Math

[NathanS]

in a equation like this: ax^2+bx+c, I can do some math and get the quadratic formula. But how do I isolate the x in this equation:
ax^3+bx^2+cx+d

 

[f95toli]

The equation az^3+bz^2+cz+d can by the substitution z=x-b/3a be reduced to

x^3+px+q=0

this equation has a solution given by Cardano's formula (with one, two or three roots).
Another way to solve it is by rewritting it as a system of three equations.

I suggest you look this up in a book, algebra written in ASCII has a tendency to get messy.

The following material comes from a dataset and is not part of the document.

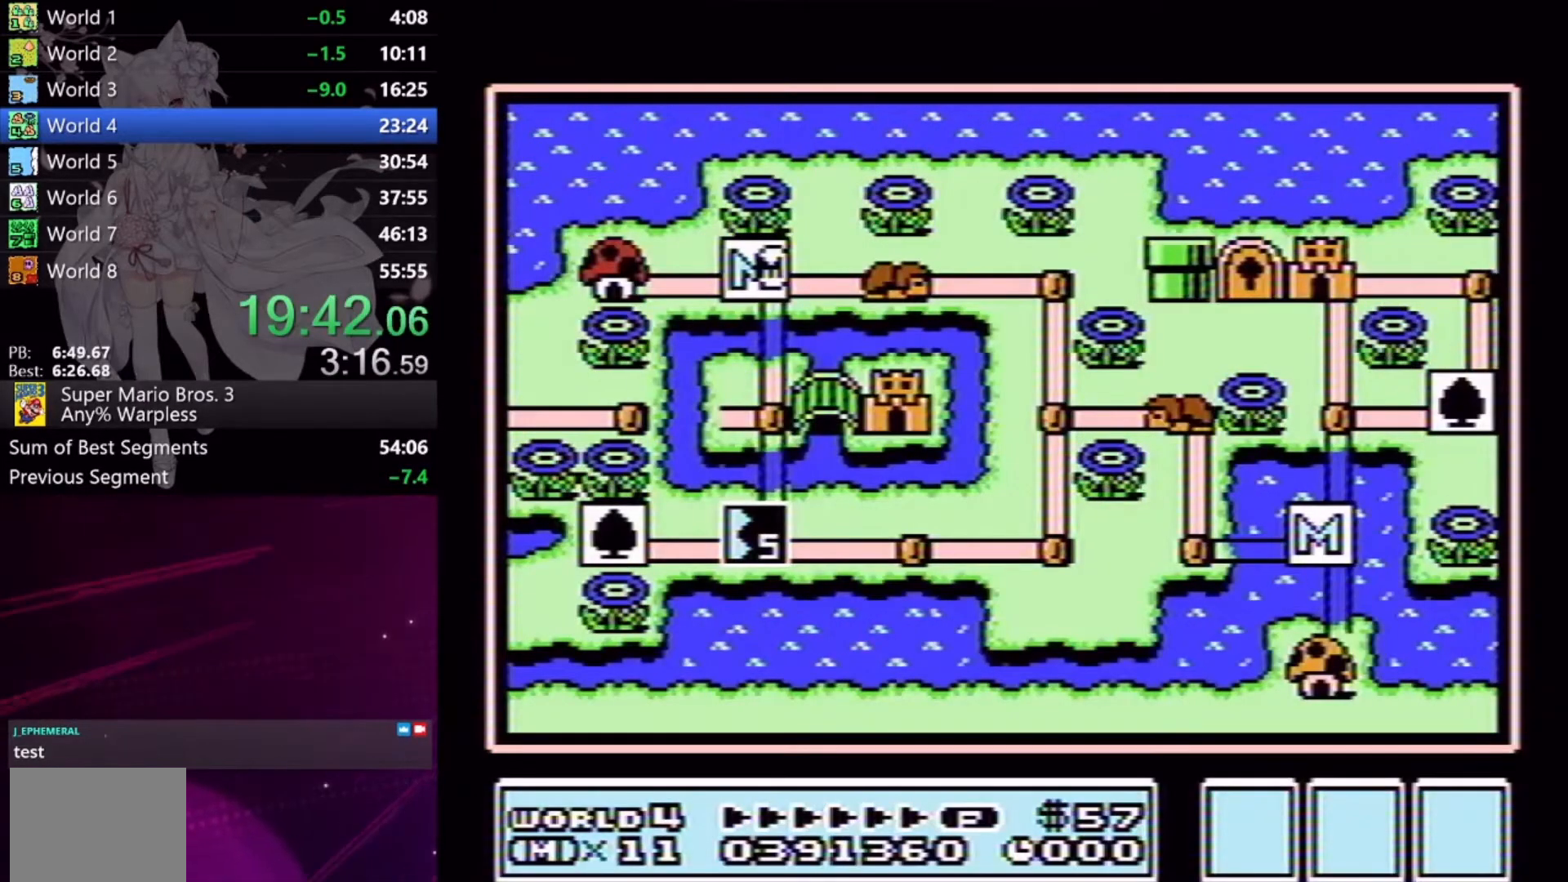
{"buttons": [], "events": [[500, "DPAD_DOWN", "up"]]}
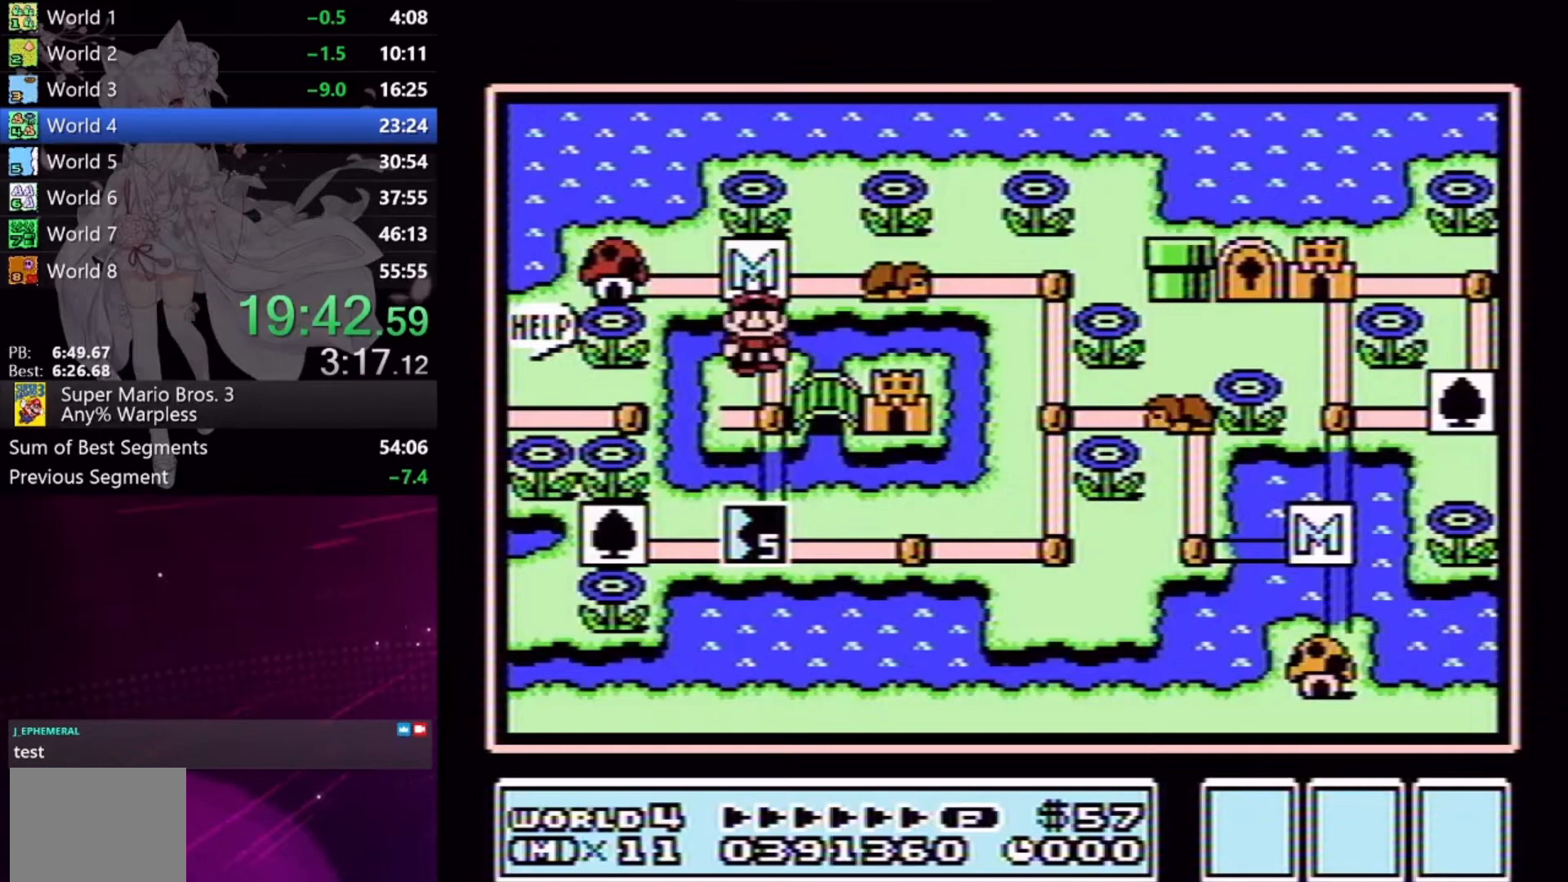
{"buttons": [], "events": [[167, "DPAD_RIGHT", "down"], [267, "DPAD_RIGHT", "up"], [467, "A", "down"], [500, "A", "up"]]}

Or you can try the following link
to Mathworld

 

[andyman7]

you could also do synthetic division if you know how to do that

 

[TDSLB]

I prefer organic....

 

[Mday]

the cubic formula is not one you want to memorize... nor is the one for 4th order...

 

[simonsky]

OK, hum, sorry about that but, how is this highly technical?

 

[blahblah99]

If you're looking for the roots of any order polynomial, there are numerical methods. To find roots of 2nd, 3rd, 4th order polynomials, there are formulas.

 

[oboeguy]

This IS a highly technical question. Try to give me a formula for a sixth degree polynomial... have fun. Seriously, did you even know if there is a formula for third degree polynomials, or stop to think if we have formulae for nth degree? :Q

For numerical methods, look-up stuff for zero-finding like "Newton's Method" or "Bisection".

 

[Shalmanese]

Isnt it provable that for n >= 5, there are no rational roots? Or s it only for 5 and 6?

 

[Special K]

Isnt it provable that for n >= 5, there are no rational roots? Or s it only for 5 and 6?

I think its for 5 and higher; here is a link I found:

link

Also I think what you meant (correct me if I'm wrong) to ask is that there is no explicit formula for finding the roots of a polynomial of degree 5 or greater. You can make a polynomial of degree 5 or higher with rational roots.

The polynomial x^6 - 5*x^5 - 51*x^4 + 161*x^3 + 818*x^2 - 564*x - 2520

has roots 7,6,2,-2,-3,and -5, for example

 

[f95toli]

Originally posted by: Shalmanese
Isnt it provable that for n >= 5, there are no rational roots? Or s it only for 5 and 6?

No. An example:
The equation

(x-1)(x-2)(x-.3)(x-4)(x-5)=0

is a 5th order equation and has the solution x=1,2,3,4,5 as you can easily verify..

 

[Shalmanese]

Sorry, I meant there exists non-rational roots for polynomials of degrees >=5. Got the wording mixed up.